(Beginning of Extracted information)
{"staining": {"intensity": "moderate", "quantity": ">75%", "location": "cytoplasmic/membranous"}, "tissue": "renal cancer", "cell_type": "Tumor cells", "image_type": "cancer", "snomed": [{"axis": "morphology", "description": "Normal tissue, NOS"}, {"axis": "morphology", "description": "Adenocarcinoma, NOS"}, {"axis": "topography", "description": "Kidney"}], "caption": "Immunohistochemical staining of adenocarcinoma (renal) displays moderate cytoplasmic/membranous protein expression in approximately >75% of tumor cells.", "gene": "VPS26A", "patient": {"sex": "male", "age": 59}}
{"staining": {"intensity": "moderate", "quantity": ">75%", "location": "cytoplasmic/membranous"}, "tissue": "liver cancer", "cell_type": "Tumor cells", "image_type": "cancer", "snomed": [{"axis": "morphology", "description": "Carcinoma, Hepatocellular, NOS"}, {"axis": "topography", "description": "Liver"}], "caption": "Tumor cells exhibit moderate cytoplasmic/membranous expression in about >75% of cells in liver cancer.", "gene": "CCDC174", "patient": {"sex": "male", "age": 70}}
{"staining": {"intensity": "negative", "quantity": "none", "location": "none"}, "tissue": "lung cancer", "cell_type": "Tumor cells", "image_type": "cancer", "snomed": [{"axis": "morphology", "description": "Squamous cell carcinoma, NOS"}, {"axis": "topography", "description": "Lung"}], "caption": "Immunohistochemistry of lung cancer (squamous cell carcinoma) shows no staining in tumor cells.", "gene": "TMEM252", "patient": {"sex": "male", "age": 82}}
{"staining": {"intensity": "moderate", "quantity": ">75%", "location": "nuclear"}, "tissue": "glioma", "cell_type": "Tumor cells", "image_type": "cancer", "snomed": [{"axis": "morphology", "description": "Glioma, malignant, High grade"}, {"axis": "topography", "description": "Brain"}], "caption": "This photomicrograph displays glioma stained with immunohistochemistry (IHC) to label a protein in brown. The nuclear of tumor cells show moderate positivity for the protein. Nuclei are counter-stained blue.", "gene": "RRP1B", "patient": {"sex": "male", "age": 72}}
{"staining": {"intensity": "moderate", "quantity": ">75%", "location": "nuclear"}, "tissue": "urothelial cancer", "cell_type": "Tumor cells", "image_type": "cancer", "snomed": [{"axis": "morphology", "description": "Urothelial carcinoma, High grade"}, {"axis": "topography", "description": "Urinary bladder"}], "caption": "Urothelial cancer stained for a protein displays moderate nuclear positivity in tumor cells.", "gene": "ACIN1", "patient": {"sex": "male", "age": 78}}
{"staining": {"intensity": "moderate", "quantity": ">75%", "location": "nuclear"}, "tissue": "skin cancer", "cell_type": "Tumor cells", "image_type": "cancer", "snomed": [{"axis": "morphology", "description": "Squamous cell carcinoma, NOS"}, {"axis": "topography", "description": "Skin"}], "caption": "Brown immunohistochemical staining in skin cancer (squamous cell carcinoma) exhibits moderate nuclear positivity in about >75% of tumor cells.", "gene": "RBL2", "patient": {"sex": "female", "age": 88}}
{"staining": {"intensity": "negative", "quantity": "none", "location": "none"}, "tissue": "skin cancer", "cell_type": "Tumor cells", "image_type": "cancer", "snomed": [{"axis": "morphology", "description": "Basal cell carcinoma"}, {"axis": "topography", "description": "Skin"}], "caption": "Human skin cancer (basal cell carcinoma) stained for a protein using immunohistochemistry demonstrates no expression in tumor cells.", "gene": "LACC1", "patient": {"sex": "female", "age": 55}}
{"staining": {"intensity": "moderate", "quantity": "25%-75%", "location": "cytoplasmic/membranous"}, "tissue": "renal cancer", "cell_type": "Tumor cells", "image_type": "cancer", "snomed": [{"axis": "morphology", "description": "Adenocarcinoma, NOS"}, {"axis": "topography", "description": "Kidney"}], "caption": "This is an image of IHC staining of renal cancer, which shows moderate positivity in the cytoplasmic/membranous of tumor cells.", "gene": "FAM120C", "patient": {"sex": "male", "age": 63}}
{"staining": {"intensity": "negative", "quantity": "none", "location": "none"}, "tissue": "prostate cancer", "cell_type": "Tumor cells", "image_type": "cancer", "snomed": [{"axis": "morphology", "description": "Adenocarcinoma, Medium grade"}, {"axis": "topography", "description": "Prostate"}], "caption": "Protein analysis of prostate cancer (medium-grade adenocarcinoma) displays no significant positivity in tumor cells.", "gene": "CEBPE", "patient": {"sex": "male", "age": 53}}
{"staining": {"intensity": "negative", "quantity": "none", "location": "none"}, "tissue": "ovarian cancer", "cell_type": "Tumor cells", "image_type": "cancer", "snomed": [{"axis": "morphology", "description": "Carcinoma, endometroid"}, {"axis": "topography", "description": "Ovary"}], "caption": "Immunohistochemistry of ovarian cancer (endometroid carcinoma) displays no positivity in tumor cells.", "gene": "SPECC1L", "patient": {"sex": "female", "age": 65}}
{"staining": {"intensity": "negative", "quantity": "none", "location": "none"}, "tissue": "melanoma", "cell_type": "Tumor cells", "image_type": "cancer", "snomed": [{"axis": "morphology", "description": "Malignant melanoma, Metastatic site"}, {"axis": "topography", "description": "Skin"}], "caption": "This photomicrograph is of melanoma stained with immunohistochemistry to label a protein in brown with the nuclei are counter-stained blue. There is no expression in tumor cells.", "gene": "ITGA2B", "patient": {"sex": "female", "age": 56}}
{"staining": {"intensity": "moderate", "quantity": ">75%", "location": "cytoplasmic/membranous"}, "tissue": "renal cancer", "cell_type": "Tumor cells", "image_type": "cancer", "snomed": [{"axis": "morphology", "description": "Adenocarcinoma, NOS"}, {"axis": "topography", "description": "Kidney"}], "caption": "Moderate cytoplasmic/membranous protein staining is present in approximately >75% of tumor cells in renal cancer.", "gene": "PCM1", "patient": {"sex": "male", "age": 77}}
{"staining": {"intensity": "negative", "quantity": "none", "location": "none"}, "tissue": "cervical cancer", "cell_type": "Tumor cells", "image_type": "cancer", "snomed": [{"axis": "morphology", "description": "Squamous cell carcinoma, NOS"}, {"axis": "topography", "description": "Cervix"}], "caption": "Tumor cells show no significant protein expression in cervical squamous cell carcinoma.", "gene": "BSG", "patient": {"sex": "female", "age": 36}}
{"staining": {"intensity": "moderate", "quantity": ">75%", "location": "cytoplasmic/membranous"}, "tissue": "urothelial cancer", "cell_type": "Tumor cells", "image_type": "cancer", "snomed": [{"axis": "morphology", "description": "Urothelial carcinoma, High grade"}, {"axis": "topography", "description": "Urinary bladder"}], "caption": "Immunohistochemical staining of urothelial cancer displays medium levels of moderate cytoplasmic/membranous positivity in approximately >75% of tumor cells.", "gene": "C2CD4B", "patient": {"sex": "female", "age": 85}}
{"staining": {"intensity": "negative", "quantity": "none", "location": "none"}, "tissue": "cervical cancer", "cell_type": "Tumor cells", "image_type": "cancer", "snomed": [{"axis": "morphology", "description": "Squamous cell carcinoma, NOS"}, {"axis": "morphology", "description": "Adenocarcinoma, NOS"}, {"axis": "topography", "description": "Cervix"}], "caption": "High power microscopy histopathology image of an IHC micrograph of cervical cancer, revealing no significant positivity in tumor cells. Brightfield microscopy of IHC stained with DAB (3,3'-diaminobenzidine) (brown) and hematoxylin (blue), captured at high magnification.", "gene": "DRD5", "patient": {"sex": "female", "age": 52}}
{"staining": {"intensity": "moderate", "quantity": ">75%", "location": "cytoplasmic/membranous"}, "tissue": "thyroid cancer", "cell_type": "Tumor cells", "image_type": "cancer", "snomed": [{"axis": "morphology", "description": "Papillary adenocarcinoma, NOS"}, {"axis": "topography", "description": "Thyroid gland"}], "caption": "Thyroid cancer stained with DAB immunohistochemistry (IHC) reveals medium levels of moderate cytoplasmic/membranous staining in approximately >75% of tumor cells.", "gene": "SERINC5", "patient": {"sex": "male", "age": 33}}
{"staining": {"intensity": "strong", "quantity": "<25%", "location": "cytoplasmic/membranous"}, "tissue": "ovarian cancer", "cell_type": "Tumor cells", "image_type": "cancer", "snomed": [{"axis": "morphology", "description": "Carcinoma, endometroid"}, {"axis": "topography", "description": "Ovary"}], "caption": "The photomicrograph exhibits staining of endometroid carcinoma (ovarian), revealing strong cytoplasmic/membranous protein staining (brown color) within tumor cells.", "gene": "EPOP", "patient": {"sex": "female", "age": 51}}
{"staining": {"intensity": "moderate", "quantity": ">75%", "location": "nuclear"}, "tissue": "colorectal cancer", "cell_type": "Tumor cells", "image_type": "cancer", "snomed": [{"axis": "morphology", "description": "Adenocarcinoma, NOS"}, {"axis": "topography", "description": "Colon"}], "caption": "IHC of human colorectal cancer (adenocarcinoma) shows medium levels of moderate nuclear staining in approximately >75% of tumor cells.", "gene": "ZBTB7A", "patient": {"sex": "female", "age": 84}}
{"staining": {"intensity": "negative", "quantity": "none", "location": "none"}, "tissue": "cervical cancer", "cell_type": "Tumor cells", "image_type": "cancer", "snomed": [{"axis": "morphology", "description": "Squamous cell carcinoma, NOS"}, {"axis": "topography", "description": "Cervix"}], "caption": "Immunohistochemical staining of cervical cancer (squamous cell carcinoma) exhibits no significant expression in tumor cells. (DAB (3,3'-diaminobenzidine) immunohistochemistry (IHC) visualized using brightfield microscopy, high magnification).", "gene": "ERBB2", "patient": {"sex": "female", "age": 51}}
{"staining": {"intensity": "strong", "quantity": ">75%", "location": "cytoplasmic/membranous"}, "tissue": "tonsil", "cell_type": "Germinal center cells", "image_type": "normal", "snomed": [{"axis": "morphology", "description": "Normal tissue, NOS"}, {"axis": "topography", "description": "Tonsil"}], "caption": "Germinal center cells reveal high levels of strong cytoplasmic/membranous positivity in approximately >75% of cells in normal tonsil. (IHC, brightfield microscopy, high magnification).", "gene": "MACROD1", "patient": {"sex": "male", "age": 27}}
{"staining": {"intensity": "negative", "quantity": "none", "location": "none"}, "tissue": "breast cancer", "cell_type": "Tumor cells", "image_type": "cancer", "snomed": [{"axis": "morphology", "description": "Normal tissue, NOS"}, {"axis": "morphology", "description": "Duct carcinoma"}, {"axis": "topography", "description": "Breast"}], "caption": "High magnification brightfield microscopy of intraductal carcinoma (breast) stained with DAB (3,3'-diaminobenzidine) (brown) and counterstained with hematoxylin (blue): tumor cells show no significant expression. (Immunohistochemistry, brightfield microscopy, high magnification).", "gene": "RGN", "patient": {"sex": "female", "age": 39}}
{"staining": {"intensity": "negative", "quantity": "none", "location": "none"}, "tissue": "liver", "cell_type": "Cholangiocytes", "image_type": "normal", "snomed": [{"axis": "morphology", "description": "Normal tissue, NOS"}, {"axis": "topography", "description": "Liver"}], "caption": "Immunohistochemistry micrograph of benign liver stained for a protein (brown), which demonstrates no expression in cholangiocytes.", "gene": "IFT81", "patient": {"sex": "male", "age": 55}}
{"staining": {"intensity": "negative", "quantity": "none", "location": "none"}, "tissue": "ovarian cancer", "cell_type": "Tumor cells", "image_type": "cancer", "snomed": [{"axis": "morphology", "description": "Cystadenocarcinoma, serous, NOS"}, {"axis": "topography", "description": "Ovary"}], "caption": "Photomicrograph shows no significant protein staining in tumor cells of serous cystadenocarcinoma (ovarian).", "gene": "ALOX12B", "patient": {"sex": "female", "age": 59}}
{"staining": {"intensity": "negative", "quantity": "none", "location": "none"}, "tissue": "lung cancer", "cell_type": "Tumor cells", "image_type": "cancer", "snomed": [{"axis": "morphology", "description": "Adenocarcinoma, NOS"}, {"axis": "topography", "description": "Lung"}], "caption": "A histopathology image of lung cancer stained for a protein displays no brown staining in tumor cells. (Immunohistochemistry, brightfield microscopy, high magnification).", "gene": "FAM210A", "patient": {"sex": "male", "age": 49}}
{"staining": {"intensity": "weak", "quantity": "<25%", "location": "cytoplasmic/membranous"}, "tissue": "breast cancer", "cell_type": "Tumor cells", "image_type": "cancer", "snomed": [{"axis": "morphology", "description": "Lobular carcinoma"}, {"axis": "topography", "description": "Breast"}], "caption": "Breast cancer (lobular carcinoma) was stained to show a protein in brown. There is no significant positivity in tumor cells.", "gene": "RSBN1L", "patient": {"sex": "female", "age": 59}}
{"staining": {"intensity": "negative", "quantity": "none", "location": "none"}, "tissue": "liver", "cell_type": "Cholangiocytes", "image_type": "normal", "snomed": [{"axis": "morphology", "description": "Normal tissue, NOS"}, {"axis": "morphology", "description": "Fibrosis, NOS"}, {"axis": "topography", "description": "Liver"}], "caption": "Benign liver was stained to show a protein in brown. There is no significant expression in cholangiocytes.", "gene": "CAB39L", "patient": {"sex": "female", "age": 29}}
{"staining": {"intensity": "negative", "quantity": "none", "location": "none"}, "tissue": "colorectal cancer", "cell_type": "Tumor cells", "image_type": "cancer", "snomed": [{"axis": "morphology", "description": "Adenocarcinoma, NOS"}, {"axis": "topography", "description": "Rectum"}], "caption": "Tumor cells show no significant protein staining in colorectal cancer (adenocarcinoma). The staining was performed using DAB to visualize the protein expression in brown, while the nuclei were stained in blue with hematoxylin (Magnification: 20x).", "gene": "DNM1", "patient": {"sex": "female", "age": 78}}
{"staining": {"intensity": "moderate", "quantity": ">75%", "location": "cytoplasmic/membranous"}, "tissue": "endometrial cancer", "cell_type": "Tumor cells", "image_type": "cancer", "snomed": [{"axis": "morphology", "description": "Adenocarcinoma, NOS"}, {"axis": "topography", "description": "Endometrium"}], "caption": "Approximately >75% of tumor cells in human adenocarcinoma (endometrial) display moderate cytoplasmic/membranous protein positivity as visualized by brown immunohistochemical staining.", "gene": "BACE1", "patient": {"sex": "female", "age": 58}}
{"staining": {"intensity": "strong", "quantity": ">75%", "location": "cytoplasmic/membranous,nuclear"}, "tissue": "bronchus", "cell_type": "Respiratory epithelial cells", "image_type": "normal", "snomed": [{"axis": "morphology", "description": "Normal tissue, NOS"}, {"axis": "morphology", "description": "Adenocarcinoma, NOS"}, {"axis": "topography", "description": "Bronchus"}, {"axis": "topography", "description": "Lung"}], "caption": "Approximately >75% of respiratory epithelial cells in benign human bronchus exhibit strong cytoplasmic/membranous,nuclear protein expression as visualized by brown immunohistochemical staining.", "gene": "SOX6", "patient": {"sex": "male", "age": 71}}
(End of Extracted information)
• **Task item**: Copy all lines of the records that have the string "which" in them.

• **Written answer**:
{"staining": {"intensity": "moderate", "quantity": "25%-75%", "location": "cytoplasmic/membranous"}, "tissue": "renal cancer", "cell_type": "Tumor cells", "image_type": "cancer", "snomed": [{"axis": "morphology", "description": "Adenocarcinoma, NOS"}, {"axis": "topography", "description": "Kidney"}], "caption": "This is an image of IHC staining of renal cancer, which shows moderate positivity in the cytoplasmic/membranous of tumor cells.", "gene": "FAM120C", "patient": {"sex": "male", "age": 63}}
{"staining": {"intensity": "negative", "quantity": "none", "location": "none"}, "tissue": "liver", "cell_type": "Cholangiocytes", "image_type": "normal", "snomed": [{"axis": "morphology", "description": "Normal tissue, NOS"}, {"axis": "topography", "description": "Liver"}], "caption": "Immunohistochemistry micrograph of benign liver stained for a protein (brown), which demonstrates no expression in cholangiocytes.", "gene": "IFT81", "patient": {"sex": "male", "age": 55}}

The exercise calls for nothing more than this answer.